» **WHAT IS EXPECTED**
In all of the rows below, switch every "centimetres" to "centimeters" and reproduce the rest unchanged. Leave the pictures out of your answer.

» **RECORDS PROVIDED**
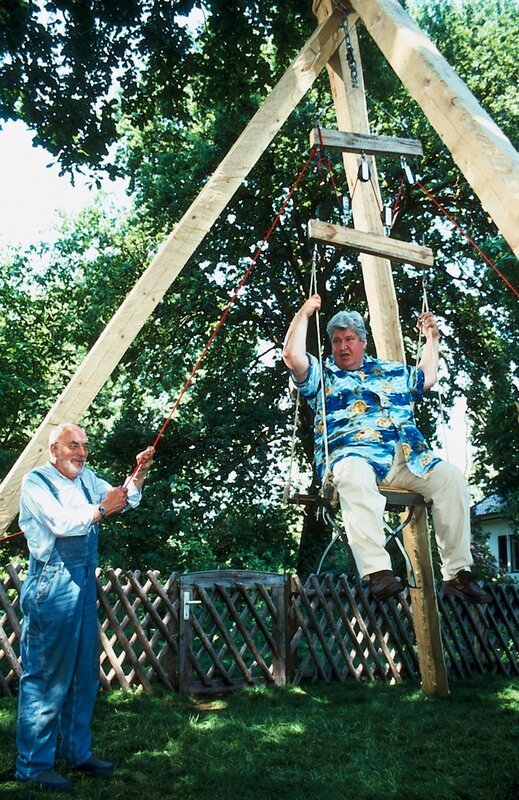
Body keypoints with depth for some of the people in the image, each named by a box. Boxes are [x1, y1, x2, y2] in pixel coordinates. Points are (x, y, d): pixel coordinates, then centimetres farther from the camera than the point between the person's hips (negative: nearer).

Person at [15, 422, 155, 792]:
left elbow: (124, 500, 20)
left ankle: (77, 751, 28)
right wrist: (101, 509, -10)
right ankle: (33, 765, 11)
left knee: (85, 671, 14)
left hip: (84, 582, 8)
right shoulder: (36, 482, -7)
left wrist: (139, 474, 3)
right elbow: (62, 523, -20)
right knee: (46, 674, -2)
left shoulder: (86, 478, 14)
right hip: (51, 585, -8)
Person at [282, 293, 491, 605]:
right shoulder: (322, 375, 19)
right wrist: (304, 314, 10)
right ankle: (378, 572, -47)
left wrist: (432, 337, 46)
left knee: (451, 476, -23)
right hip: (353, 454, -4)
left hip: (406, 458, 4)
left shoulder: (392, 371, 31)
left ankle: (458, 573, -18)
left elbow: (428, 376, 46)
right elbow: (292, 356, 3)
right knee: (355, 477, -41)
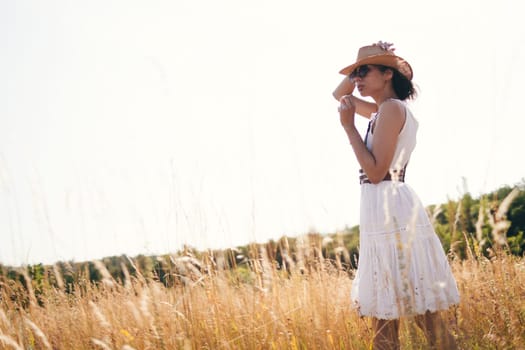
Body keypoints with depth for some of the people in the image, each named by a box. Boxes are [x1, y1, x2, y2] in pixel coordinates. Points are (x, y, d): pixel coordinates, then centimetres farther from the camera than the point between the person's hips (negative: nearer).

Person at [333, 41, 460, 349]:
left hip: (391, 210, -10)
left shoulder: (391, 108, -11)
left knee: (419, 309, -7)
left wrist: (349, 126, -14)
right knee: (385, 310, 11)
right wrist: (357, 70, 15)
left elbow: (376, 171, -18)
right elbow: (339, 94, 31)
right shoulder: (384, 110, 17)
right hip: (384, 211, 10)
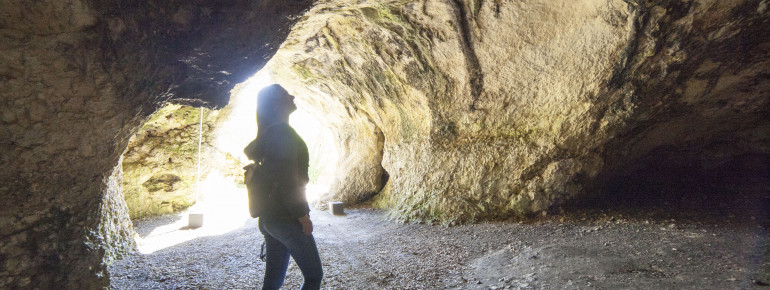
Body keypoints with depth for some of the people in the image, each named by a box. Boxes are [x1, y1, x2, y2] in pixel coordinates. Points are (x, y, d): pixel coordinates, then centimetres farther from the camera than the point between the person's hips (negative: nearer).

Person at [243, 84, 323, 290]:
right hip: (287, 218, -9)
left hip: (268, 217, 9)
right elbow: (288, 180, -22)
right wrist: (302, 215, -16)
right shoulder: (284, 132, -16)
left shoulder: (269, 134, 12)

» **OUTPUT OF THE EXERCISE**
Body keypoints with depth for some of the people in the image, each named by a box. Boxes are [x1, y1, x2, y2] in pixel coordinates. Points are (x, y, d): pixel coordinates, then centimeters farther from the camera than the point between the person's hips (negative: nearer).

Person at [15, 422, 155, 792]:
left elbow: (124, 500, 20)
left ankle: (77, 751, 28)
right wrist: (101, 509, -10)
right ankle: (33, 765, 11)
left knee: (85, 671, 14)
left hip: (84, 582, 8)
right shoulder: (36, 482, -7)
left wrist: (139, 474, 3)
right elbow: (62, 523, -20)
right knee: (46, 674, -2)
left shoulder: (86, 478, 14)
right hip: (51, 585, -8)
Person at [282, 293, 491, 605]:
right shoulder: (322, 375, 19)
right wrist: (304, 314, 10)
right ankle: (378, 572, -47)
left wrist: (432, 337, 46)
left knee: (451, 476, -23)
right hip: (353, 454, -4)
left hip: (406, 458, 4)
left shoulder: (392, 371, 31)
left ankle: (458, 573, -18)
left elbow: (428, 376, 46)
right elbow: (292, 356, 3)
right knee: (355, 477, -41)
Body keypoints with depth for some of the people in the image, each named by a box. Boxes are [x1, y1, x2, y2] in pixel coordinates. Points are (x, y, d): pixel coordinates, then centimeters farther from the camera than the point between the person's hips (negative: nearer).

Person at [333, 41, 460, 349]:
left hip: (391, 210, -10)
left shoulder: (391, 108, -11)
left knee: (419, 309, -7)
left wrist: (349, 126, -14)
right knee: (385, 310, 11)
right wrist: (357, 70, 15)
left elbow: (376, 171, -18)
right elbow: (339, 94, 31)
right shoulder: (384, 110, 17)
right hip: (384, 211, 10)
Body keypoints with depth for some of the people in the image, each named by a box. Boxes are [x1, y1, x2, y2] in pixel coordinates. Points are (x, y, d): pixel coordinates, then centimeters farther from the camera than the point between the person's hips (negative: nearer).

Person at [243, 84, 323, 290]:
right hip: (287, 218, -9)
left hip: (268, 217, 9)
right elbow: (288, 180, -22)
right wrist: (302, 215, -16)
right shoulder: (284, 132, -16)
left shoulder: (269, 134, 12)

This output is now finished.